If the storage is lvm, chgrp fails to run as a non-root user in a container.

Steps to reproduce

lxc storage create pool-lvm lvm lvm.use_thinpool=true
lxc launch ubuntu/22.04 lvm-u22 --storage pool-lvm
lxc exec lvm-u22 -- bash

### in container
id -a ubuntu
=> uid=1000(ubuntu) gid=1000(ubuntu) groups=1000(ubuntu),27(sudo)

mkdir ~ubuntu/d1
chown ubuntu:sudo ~ubuntu/d1
sudo -u ubuntu chgrp ubuntu ~ubuntu/d1
=> chgrp: changing group of '/home/ubuntu/d1': Operation not permitted

ls -ld ~ubuntu/d1
=> drwxr-xr-x 2 ubuntu sudo 4096 Jun 10 10:40 /home/ubuntu/d1
stgraber commented 2 years ago

This was tracked down to a kernel bug in the VFS idmap feature.

@brauner is working on a kernel fix for this now which will be sent to the stable kernel list and hopefully make it to the various distros in an upcoming kernel bugfix update.

In the meantime, there are a few ways to workaround that, none super pleasant sadly:

Assuming you're using the snap, you can do the former through systemctl edit snap.lxd.daemon.service then putting an override like:

[Service]
Environment=LXD_IDMAPPED_MOUNTS_DISABLE=1

Then systemctl reload snap.lxd.daemon should hopefully pick it up.

stgraber commented 2 years ago

Closing the issue as there's nothing we can do in LXD itself as that's a kernel issue.

brauner commented 2 years ago

chown()ing as a privileged user will work ofc.

panlinux commented 2 years ago
  • Disable idmapped mounts by setting LXD_IDMAPPED_MOUNTS_DISABLE in the LXD process environment

What are the consequences of the above?

panlinux commented 2 years ago

For what is worth, my storage is btrfs on lvm, and I see the same issue.
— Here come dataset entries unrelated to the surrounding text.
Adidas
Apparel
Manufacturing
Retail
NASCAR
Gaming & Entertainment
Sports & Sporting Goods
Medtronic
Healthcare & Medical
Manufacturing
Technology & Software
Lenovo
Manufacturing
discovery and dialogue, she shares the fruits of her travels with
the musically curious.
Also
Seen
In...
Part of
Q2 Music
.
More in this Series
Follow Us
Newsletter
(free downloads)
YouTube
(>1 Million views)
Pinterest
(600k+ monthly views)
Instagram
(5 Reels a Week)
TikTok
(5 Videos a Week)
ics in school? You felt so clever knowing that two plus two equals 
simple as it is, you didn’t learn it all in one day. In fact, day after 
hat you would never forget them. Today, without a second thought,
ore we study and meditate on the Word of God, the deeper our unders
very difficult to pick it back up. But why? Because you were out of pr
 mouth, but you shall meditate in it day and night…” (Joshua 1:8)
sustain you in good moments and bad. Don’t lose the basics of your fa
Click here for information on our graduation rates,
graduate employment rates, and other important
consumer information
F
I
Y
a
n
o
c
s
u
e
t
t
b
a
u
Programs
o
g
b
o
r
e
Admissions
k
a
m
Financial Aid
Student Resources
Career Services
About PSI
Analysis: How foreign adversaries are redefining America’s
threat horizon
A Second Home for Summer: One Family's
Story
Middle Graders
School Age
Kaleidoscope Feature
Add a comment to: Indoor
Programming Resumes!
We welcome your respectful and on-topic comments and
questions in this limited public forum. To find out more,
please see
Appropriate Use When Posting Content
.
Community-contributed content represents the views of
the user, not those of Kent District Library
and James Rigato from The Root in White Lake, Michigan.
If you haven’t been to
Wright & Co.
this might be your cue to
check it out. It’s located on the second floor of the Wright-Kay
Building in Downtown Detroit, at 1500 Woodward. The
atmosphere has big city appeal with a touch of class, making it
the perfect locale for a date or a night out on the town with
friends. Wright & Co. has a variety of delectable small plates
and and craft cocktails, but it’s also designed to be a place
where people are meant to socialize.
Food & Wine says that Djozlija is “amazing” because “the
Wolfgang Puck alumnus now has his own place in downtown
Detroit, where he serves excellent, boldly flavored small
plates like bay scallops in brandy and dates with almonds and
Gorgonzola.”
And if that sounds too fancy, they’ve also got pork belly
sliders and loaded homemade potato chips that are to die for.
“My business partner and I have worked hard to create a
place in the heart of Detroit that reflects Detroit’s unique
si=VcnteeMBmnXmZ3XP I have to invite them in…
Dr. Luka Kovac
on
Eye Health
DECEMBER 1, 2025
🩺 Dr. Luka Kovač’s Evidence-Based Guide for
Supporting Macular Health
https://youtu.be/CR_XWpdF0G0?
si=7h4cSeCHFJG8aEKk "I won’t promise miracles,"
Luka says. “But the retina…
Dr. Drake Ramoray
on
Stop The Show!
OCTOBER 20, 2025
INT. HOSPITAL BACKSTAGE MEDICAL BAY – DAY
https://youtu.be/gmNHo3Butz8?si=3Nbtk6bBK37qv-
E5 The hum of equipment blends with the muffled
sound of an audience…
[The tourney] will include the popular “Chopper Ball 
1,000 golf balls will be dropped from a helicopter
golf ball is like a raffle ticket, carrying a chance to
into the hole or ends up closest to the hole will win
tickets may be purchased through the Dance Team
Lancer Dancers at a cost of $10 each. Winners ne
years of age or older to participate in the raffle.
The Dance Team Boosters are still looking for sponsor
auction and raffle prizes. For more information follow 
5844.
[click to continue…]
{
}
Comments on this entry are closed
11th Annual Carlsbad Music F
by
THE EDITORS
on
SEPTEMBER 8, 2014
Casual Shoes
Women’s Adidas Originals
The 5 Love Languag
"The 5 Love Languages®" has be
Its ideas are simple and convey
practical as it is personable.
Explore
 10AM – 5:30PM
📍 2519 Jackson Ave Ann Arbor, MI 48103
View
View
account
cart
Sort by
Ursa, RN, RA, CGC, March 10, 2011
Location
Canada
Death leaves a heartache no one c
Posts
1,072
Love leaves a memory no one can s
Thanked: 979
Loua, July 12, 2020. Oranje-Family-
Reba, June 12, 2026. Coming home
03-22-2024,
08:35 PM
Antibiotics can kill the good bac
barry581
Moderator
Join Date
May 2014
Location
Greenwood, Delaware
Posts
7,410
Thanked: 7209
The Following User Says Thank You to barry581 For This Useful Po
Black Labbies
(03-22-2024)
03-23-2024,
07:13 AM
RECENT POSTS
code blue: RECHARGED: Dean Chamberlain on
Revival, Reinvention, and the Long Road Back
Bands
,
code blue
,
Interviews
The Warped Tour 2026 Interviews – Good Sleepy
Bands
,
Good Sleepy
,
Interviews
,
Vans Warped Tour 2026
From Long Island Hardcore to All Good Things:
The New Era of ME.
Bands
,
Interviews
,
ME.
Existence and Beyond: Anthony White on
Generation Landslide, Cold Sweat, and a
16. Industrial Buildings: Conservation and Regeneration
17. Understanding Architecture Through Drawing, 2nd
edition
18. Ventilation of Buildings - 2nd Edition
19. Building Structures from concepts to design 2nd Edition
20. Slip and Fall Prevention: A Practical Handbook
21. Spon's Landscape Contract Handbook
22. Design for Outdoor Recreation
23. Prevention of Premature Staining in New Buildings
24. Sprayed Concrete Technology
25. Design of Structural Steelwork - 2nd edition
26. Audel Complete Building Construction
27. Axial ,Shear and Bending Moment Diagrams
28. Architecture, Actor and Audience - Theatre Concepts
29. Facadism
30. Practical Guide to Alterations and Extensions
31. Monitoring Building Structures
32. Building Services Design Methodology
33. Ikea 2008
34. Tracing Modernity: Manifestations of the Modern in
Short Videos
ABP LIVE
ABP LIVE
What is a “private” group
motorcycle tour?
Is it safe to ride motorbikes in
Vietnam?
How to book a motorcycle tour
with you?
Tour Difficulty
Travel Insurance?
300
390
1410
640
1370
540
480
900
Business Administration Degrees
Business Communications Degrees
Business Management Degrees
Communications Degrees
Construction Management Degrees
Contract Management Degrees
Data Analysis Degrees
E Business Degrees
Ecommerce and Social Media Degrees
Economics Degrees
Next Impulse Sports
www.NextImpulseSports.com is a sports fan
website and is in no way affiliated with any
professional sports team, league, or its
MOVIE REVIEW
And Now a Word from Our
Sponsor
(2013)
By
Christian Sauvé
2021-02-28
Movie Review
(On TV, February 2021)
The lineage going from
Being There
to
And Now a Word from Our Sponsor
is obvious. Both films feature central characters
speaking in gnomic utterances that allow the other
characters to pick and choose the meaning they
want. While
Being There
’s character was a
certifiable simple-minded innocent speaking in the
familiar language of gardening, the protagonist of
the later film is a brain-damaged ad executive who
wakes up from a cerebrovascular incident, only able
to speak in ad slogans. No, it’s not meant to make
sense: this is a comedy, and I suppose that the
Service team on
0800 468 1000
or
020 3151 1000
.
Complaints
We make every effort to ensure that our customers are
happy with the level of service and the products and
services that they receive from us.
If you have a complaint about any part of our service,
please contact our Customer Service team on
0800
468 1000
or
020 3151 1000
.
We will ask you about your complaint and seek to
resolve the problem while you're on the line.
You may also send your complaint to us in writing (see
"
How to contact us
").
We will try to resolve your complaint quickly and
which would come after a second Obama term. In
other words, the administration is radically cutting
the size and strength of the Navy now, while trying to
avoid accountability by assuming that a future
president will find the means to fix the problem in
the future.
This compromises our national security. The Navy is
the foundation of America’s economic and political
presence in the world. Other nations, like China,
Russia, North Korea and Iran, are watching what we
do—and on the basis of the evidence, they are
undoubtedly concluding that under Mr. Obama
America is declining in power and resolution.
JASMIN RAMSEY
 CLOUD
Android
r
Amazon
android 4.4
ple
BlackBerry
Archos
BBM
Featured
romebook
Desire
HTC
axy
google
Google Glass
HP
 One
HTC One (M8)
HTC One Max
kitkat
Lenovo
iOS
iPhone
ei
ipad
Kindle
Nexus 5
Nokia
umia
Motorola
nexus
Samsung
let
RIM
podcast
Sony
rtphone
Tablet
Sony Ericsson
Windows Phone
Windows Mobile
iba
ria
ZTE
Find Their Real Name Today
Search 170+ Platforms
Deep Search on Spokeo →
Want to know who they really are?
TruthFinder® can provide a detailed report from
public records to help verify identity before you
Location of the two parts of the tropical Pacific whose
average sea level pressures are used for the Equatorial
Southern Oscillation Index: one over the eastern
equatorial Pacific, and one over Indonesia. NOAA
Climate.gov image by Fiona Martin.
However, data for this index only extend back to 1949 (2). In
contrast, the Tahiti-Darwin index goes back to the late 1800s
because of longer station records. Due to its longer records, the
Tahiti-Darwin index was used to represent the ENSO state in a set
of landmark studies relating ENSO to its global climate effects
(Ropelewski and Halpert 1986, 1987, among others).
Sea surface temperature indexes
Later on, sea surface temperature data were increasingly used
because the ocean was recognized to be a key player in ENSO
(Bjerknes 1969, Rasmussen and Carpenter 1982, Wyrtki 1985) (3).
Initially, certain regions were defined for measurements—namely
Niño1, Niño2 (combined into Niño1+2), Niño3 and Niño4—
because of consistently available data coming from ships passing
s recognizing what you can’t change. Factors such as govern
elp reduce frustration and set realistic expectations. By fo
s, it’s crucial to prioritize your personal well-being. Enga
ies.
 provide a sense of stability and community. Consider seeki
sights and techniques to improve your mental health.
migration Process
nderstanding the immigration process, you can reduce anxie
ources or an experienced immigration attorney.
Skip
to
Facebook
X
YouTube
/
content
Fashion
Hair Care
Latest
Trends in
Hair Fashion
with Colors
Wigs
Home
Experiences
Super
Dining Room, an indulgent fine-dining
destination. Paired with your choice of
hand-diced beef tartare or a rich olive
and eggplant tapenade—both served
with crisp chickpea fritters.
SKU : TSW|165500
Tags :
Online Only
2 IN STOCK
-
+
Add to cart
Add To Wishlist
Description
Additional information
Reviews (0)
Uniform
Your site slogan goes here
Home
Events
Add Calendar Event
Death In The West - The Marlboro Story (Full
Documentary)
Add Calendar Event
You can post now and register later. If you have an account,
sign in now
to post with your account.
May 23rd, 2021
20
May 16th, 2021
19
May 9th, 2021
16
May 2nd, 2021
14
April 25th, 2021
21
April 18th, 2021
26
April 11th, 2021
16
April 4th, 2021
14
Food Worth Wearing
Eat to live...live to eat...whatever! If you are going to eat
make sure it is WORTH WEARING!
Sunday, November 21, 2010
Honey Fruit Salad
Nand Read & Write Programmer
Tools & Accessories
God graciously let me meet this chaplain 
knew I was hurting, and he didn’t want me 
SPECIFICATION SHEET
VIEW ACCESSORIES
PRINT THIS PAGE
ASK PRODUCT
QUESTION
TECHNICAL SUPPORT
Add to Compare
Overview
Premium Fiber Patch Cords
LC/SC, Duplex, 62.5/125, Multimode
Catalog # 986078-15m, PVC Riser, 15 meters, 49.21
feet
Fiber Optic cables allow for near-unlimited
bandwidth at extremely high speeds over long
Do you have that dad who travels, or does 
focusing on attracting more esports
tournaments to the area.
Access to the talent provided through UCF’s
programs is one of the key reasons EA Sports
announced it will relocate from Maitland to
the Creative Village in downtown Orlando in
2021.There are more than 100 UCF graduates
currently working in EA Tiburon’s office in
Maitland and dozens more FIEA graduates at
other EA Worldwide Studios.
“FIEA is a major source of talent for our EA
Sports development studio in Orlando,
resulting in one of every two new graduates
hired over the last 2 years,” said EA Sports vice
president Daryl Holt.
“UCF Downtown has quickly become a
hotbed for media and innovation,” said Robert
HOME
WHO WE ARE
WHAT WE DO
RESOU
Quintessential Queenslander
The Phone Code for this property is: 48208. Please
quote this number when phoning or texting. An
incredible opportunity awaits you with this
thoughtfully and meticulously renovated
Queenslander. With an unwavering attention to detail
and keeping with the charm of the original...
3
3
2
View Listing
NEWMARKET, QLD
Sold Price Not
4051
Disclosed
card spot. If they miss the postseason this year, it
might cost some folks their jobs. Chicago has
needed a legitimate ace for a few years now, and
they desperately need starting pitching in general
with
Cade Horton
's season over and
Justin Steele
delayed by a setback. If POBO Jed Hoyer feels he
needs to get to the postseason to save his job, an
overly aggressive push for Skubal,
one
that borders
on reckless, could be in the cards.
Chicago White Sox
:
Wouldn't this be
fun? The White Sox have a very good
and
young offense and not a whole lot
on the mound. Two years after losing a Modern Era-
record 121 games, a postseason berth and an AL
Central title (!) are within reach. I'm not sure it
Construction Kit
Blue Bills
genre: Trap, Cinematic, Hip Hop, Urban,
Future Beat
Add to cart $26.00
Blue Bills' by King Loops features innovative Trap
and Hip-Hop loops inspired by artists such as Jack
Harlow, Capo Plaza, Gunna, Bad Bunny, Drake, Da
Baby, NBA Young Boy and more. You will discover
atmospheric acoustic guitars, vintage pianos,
Setting LXD_IDMAPPED_MOUNTS_DISABLE=1 also works around it.

$ lxc storage show default
config:
  source: /dev/vgubuntu/lxd
  volatile.initial_source: /dev/vgubuntu/lxd
description: ""
name: default
driver: btrfs
used_by:
- /1.0/images/e3e1bd82cdc7fa1256cf2409dd8543630eefa1fca631ff0c78c0970babddc69f
- /1.0/images/e9589b6e9c886888b3df98aee0f0e16c5805383418b3563cd8845220f43b40ff
- /1.0/instances/f1
- /1.0/instances/f2
- /1.0/profiles/default
status: Created
locations:
- none
brauner commented 2 years ago

This is fixed upstream and should be backported to all LTS stable kernels.

brauner commented 2 years ago
  • Disable idmapped mounts by setting LXD_IDMAPPED_MOUNTS_DISABLE in the LXD process environment

What are the consequences of the above?

LXD will fallback to recursive chown or - if available - shiftfs.